Lâle Devri, Osmanlı Devleti'nde, 1718 yılında Avusturya ile imzalanan Pasarofça Antlaşması ile başlamıştır. Bu dönemde savaştan hoşlanmayan mizacıyla bilinen III. Ahmed toplumsal huzuru sağlamaya yönelik ıslahatlar gerçekleştirmiştir. Sadrazam Nevşehirli Damat İbrahim Paşa ise sanatsal faaliyetleri desteklemenin yanı sıra birçok eğlence tertip ettirmiştir. Osmanlı tarihinde zevk ve sefa devri olarak bilinen Lâle Devri’ne, Sadâbâd’da yapılan lale sefaları ve ihtişam damgasını vurmuştur.
Devrin önde gelen şairi Nedim Sadâbâd için şu dizeleri yazmıştır.
“Îd ola, fasl-ı bahâr ola da Sa’d-âbâd’ın
Zevkini eylemeyim; sıhhat olur bana harâm.”

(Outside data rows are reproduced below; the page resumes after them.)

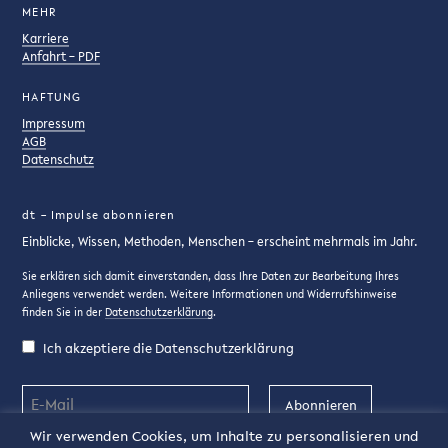
MEHR
Karriere
Anfahrt – PDF
HAFTUNG
Impressum
AGB
Datenschutz
dt – Impulse abonnieren
Einblicke, Wissen, Methoden, Menschen – erscheint mehrmals im Jahr.
Sie erklären sich damit einverstanden, dass Ihre Daten zur Bearbeitung Ihres
Anliegens verwendet werden. Weitere Informationen und Widerrufshinweise
finden Sie in der
Datenschutzerklärung
.
Ich akzeptiere die Datenschutzerklärung
Abonnieren
Wir verwenden Cookies, um Inhalte zu personalisieren und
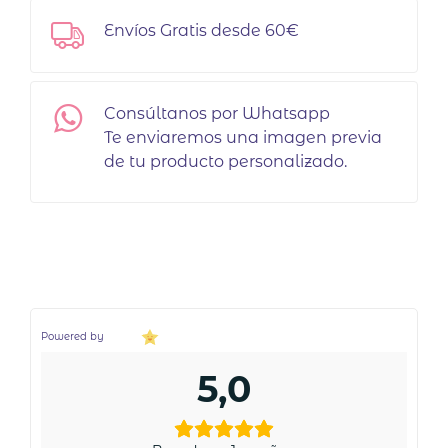
Envíos Gratis desde 60€
Consúltanos por Whatsapp
Te enviaremos una imagen previa
de tu producto personalizado.
Powered by
5,0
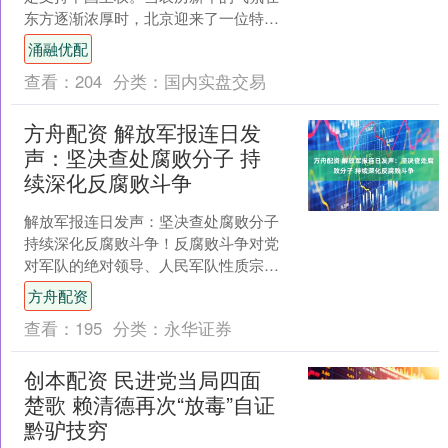
东方逐渐浓厚时，北京迎来了一位特别
的客人。2月1日，俄罗斯联邦安全会议
涌融优配
秘书绍伊古访问中国首....
查看：
204
分类：
国内实盘交易
方舟配资 解放军报连日发
声：坚决查处腐败分子 持
续深化反腐败斗争
解放军报连日发声：坚决查处腐败分子
持续深化反腐败斗争！反腐败斗争对党
对军队的绝对领导、人民军队性质宗旨
以及党和国家长治久安至关重要。自党
方舟配资
的十八大以来，党领导人....
查看：
195
分类：
永华证券
创本配资 民进党当局四面
楚歌 赖清德再次“放毒”自证
黔驴技穷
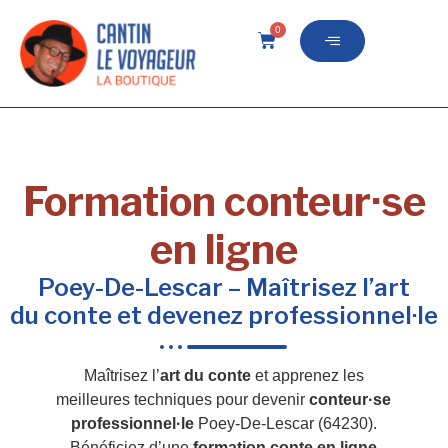
0
Formation conteur·se
en ligne
Poey-De-Lescar – Maîtrisez l’art
du conte et devenez professionnel·le
Maîtrisez l’
art du conte
et apprenez les
meilleures techniques pour devenir
conteur·se
professionnel·le
Poey-De-Lescar (64230).
Bénéficiez d’une
formation conte en ligne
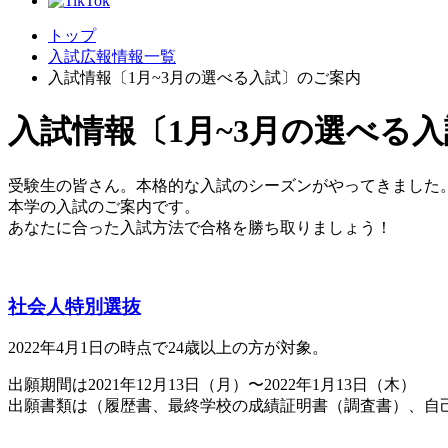
トップ
入試広報情報一覧
入試情報〔1月~3月の選べる入試〕のご案内
入試情報〔1月~3月の選べる
受験生の皆さん。本格的な入試のシーズンがやってきました
本学の入試のご案内です。
あなたに合った入試方法で合格を勝ち取りましょう！
社会人特別選抜
2022年4月1日の時点で24歳以上の方が対象。
出願期間は2021年12月13日（月）〜2022年1月13日（木）
出願書類は（履歴書、最終学校の成績証明書（調査書）、自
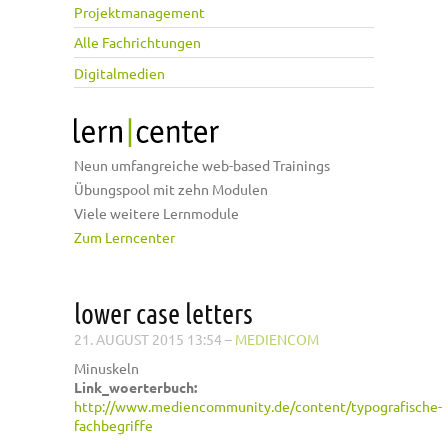
Projektmanagement
Alle Fachrichtungen
Digitalmedien
Neun umfangreiche web-based Trainings
Übungspool mit zehn Modulen
Viele weitere Lernmodule
Zum Lerncenter
lower case letters
21. AUGUST 2015 13:54
–
MEDIENCOM
Minuskeln
Link_woerterbuch:
http://www.mediencommunity.de/content/typografische-
fachbegriffe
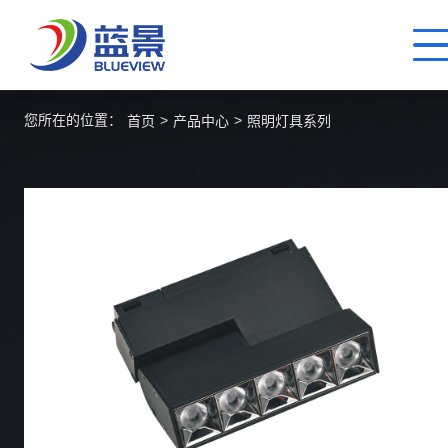
您所在的位置：
>
>
首页
产品中心
照明灯具系列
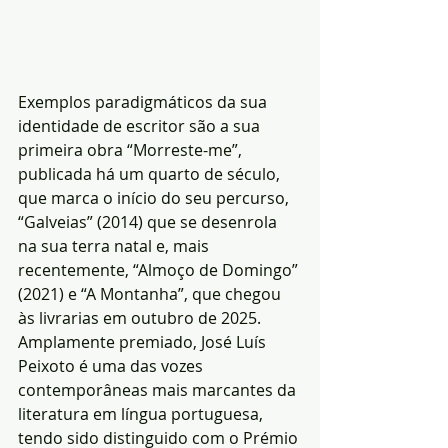
Exemplos paradigmáticos da sua 
identidade de escritor são a sua 
primeira obra “Morreste-me”, 
publicada há um quarto de século, 
que marca o início do seu percurso, 
“Galveias” (2014) que se desenrola 
na sua terra natal e, mais 
recentemente, “Almoço de Domingo” 
(2021) e “A Montanha”, que chegou 
às livrarias em outubro de 2025.
Amplamente premiado, José Luís 
Peixoto é uma das vozes 
contemporâneas mais marcantes da 
literatura em língua portuguesa, 
tendo sido distinguido com o Prémio 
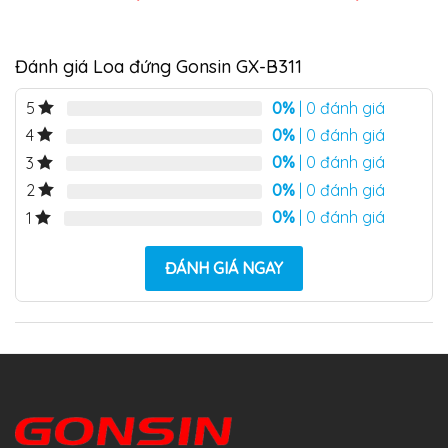
Đánh giá Loa đứng Gonsin GX-B311
0%
| 0 đánh giá
5
0%
| 0 đánh giá
4
0%
| 0 đánh giá
3
0%
| 0 đánh giá
2
0%
| 0 đánh giá
1
ĐÁNH GIÁ NGAY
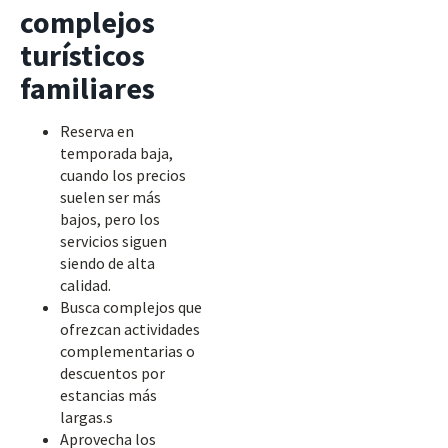
complejos
turísticos
familiares
Reserva en
temporada baja,
cuando los precios
suelen ser más
bajos, pero los
servicios siguen
siendo de alta
calidad.
Busca complejos que
ofrezcan actividades
complementarias o
descuentos por
estancias más
largas.s
Aprovecha los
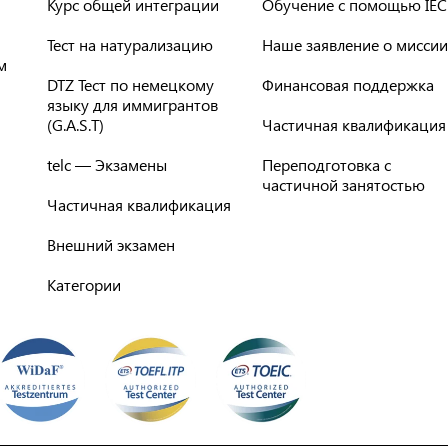
Курс общей интеграции
Обучение с помощью IEC
Тест на натурализацию
Наше заявление о миссии
м
DTZ Тест по немецкому
Финансовая поддержка
языку для иммигрантов
(G.A.S.T)
Частичная квалификация
telc — Экзамены
Переподготовка с
частичной занятостью
Частичная квалификация
Внешний экзамен
Категории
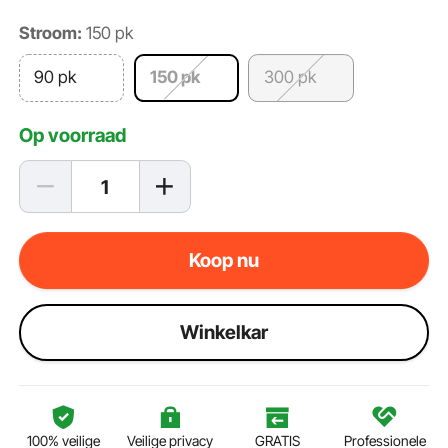
Stroom:
150 pk
90 pk
150 pk
300 pk
Op voorraad
Koop nu
Winkelkar
100% veilige
Veilige privacy
GRATIS
Professionele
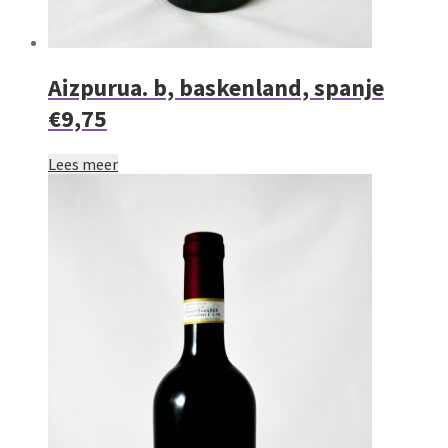
Aizpurua. b, baskenland, spanje
€9,75
Lees meer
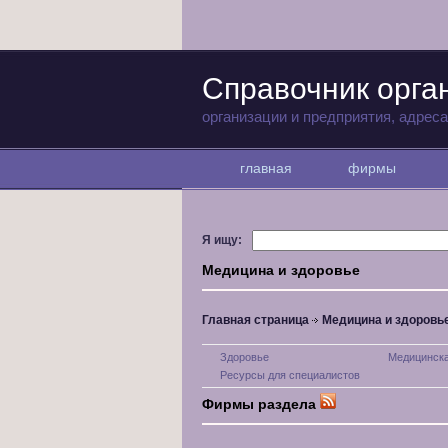
Справочник орга
организации и предприятия, адрес
главная
фирмы
Я ищу:
Медицина и здоровье
Главная страница
Медицина и здоровь
Здоровье
Медицинск
Ресурсы для специалистов
Фирмы раздела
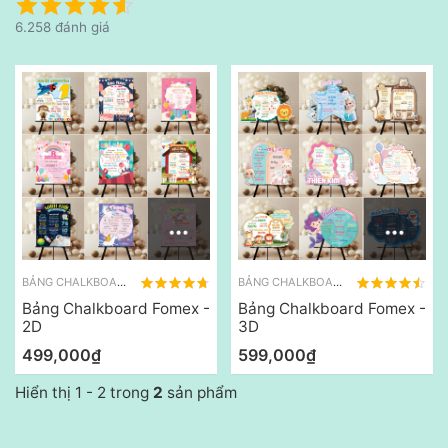
6.258 đánh giá
BẢNG CHALKBOARD
BẢNG CHALKBOARD
Bảng Chalkboard Fomex -
Bảng Chalkboard Fomex -
2D
3D
499,000₫
599,000₫
Hiển thị 1 - 2 trong
2
sản phẩm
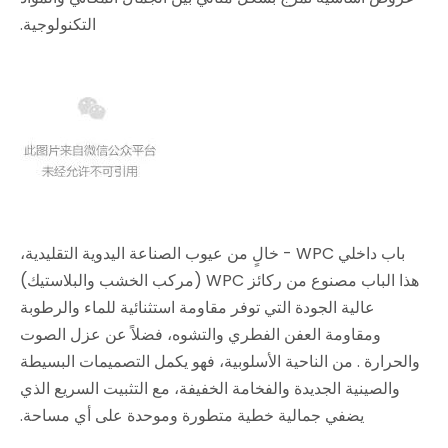
التكنولوجية.
باب داخلي WPC - خالٍ من عيوب الصناعة اليدوية التقليدية،
هذا الباب مصنوع من ركائز WPC (مركب الخشب والبلاستيك)
عالية الجودة التي توفر مقاومة استثنائية للماء والرطوبة
ومقاومة العفن الفطري والتشوه، فضلاً عن عزل الصوت
والحرارة
. من الناحية الأسلوبية، فهو يكمل التصميمات البسيطة
والصينية الجديدة والفخامة الخفيفة، مع التثبيت السريع الذي
يضفي جمالية خطية متطورة وموحدة على أي مساحة.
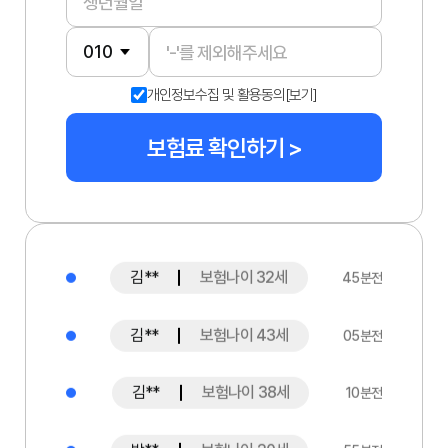
강**
보험나이 29세
45분전
개인정보수집 및 활용동의
[보기]
김**
보험나이 50세
45분전
보험료 확인하기 >
윤**
보험나이 24세
20분전
최**
보험나이 64세
40분전
김**
보험나이 32세
45분전
김**
보험나이 43세
05분전
김**
보험나이 38세
10분전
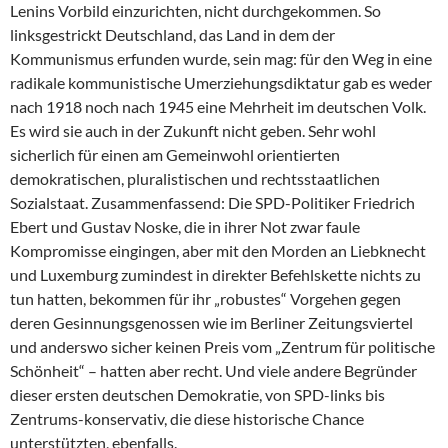
Lenins Vorbild einzurichten, nicht durchgekommen. So
linksgestrickt Deutschland, das Land in dem der
Kommunismus erfunden wurde, sein mag: für den Weg in eine
radikale kommunistische Umerziehungsdiktatur gab es weder
nach 1918 noch nach 1945 eine Mehrheit im deutschen Volk.
Es wird sie auch in der Zukunft nicht geben. Sehr wohl
sicherlich für einen am Gemeinwohl orientierten
demokratischen, pluralistischen und rechtsstaatlichen
Sozialstaat. Zusammenfassend: Die SPD-Politiker Friedrich
Ebert und Gustav Noske, die in ihrer Not zwar faule
Kompromisse eingingen, aber mit den Morden an Liebknecht
und Luxemburg zumindest in direkter Befehlskette nichts zu
tun hatten, bekommen für ihr „robustes“ Vorgehen gegen
deren Gesinnungsgenossen wie im Berliner Zeitungsviertel
und anderswo sicher keinen Preis vom „Zentrum für politische
Schönheit“ – hatten aber recht. Und viele andere Begründer
dieser ersten deutschen Demokratie, von SPD-links bis
Zentrums-konservativ, die diese historische Chance
unterstützten, ebenfalls.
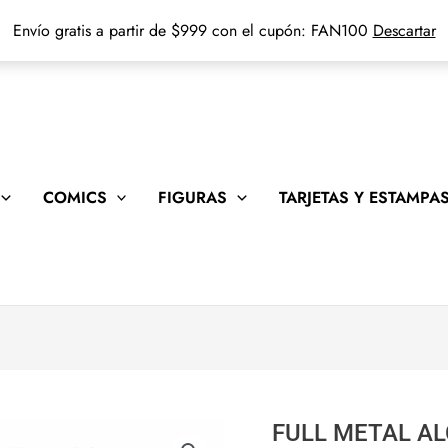
Envío gratis a partir de $999 con el cupón: FAN100
Descartar
COMICS
FIGURAS
TARJETAS Y ESTAMPA
FULL METAL AL
FULL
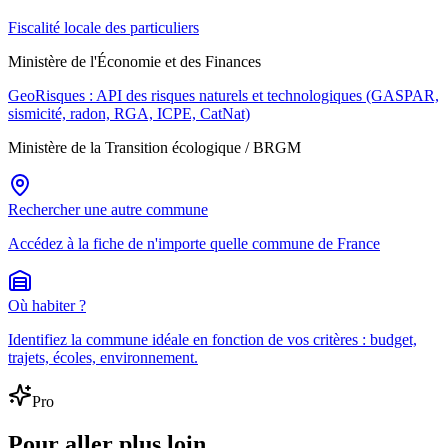
Fiscalité locale des particuliers
Ministère de l'Économie et des Finances
GeoRisques : API des risques naturels et technologiques (GASPAR,
sismicité, radon, RGA, ICPE, CatNat)
Ministère de la Transition écologique / BRGM
Rechercher une autre commune
Accédez à la fiche de n'importe quelle commune de France
Où habiter ?
Identifiez la commune idéale en fonction de vos critères : budget,
trajets, écoles, environnement.
Pro
Pour aller plus loin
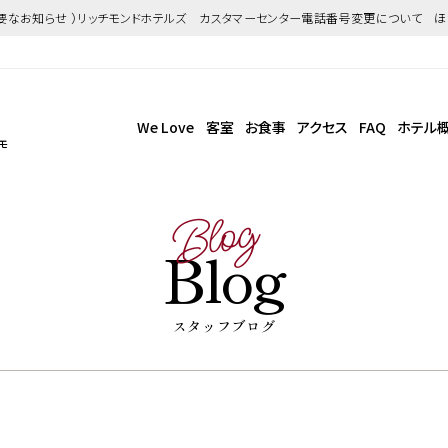
重要なお知らせ ）リッチモンドホテルズ カスタマーセンター電話番号変更について 
We Love
客室
お食事
アクセス
FAQ
ホテル
モ
Blog
Blog
スタッフブログ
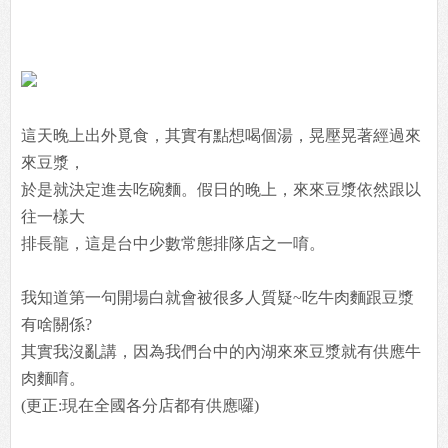
這天晚上出外覓食，其實有點想喝個湯，晃壓晃著經過來
來豆漿，
於是就決定進去吃碗麵。假日的晚上，來來豆漿依然跟以
往一樣大
排長龍，這是台中少數常態排隊店之一唷。
我知道第一句開場白就會被很多人質疑~吃牛肉麵跟豆漿
有啥關係?
其實我沒亂講，因為我們台中的內湖來來豆漿就有供應牛
肉麵唷。
(更正:現在全國各分店都有供應囉)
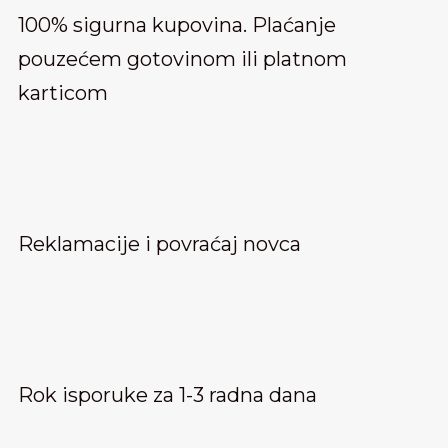
100% sigurna kupovina. Plaćanje
pouzećem gotovinom ili platnom
karticom
Reklamacije i povraćaj novca
Rok isporuke za 1-3 radna dana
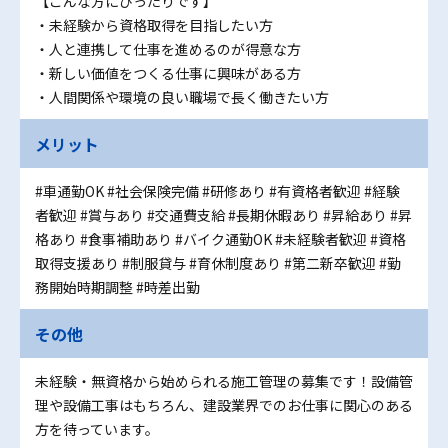
【こんな方にぴったりです】
・未経験から資格取得を目指したい方
・人と連携して仕事を進めるのが得意な方
・新しい価値をつくる仕事に興味がある方
・人間関係や環境の良い職場で長く働きたい方
メリット
#車通勤OK
#社会保険完備
#研修あり
#有資格者歓迎
#経験
者歓迎
#賞与あり
#交通費支給
#長期休暇あり
#昇給あり
#昇
格あり
#食事補助あり
#バイク通勤OK
#未経験者歓迎
#資格
取得支援あり
#制服貸与
#育休制度あり
#第二新卒歓迎
#勤
務開始時期調整
#時差出勤
その他
未経験・無資格から始められる施工管理の募集です！設備管
理や設備工事はもちろん、建設業界でのお仕事に関心のある
方を待っています。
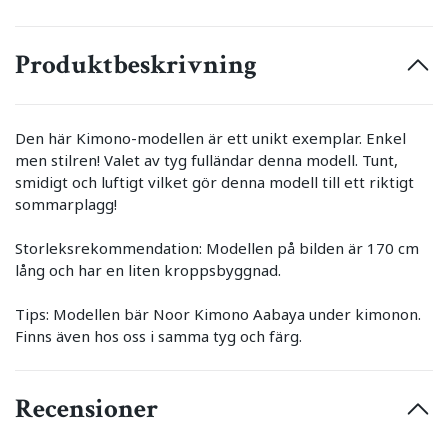
Produktbeskrivning
Den här Kimono-modellen är ett unikt exemplar. Enkel
men stilren! Valet av tyg fulländar denna modell. Tunt,
smidigt och luftigt vilket gör denna modell till ett riktigt
sommarplagg!
Storleksrekommendation: Modellen på bilden är 170 cm
lång och har en liten kroppsbyggnad.
Tips: Modellen bär Noor Kimono Aabaya under kimonon.
Finns även hos oss i samma tyg och färg.
Recensioner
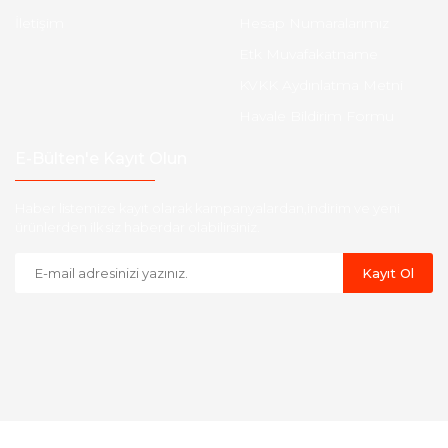
İletişim
Hesap Numaralarımız
Etk Muvafakatname
KVKK Aydınlatma Metni
Havale Bildirim Formu
E-Bülten'e Kayıt Olun
Haber listemize kayıt olarak kampanyalardan,indirim ve yeni
ürünlerden ilk siz haberdar olabilirsiniz.
Kayıt Ol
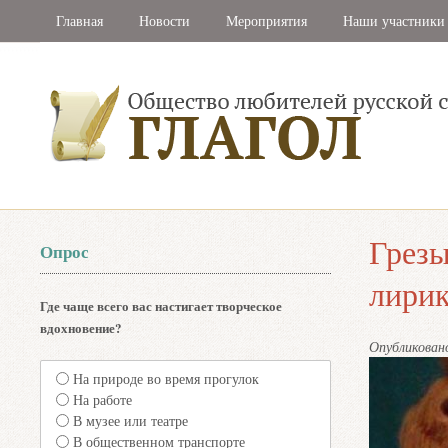
Главная
Новости
Мероприятия
Наши участники
Грезы
Опрос
лирик
Где чаще всего вас настигает творческое
вдохновение?
Опубликова
На природе во время прогулок
На работе
В музее или театре
В общественном транспорте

Devlet erkânı lüks içinde yaşayıp sefahat sürerken halkın zor durumda olması huzursuzluğa sebep olmuştur. İhtişamın göstergesi olarak yaptırılan köşklerin giderlerinin karşılanması için halktan alınan vergilerin ağırlaştırılması beraberinde 1730 yılındaki Patrona Halil İsyanını getirmiştir. Osmanlı devletinin en ihtişamlı dönemine ışık tutan kitap Lâle Devri’ne dair birçok ayrıntıyı okuyucunun beğenisine sunuyor.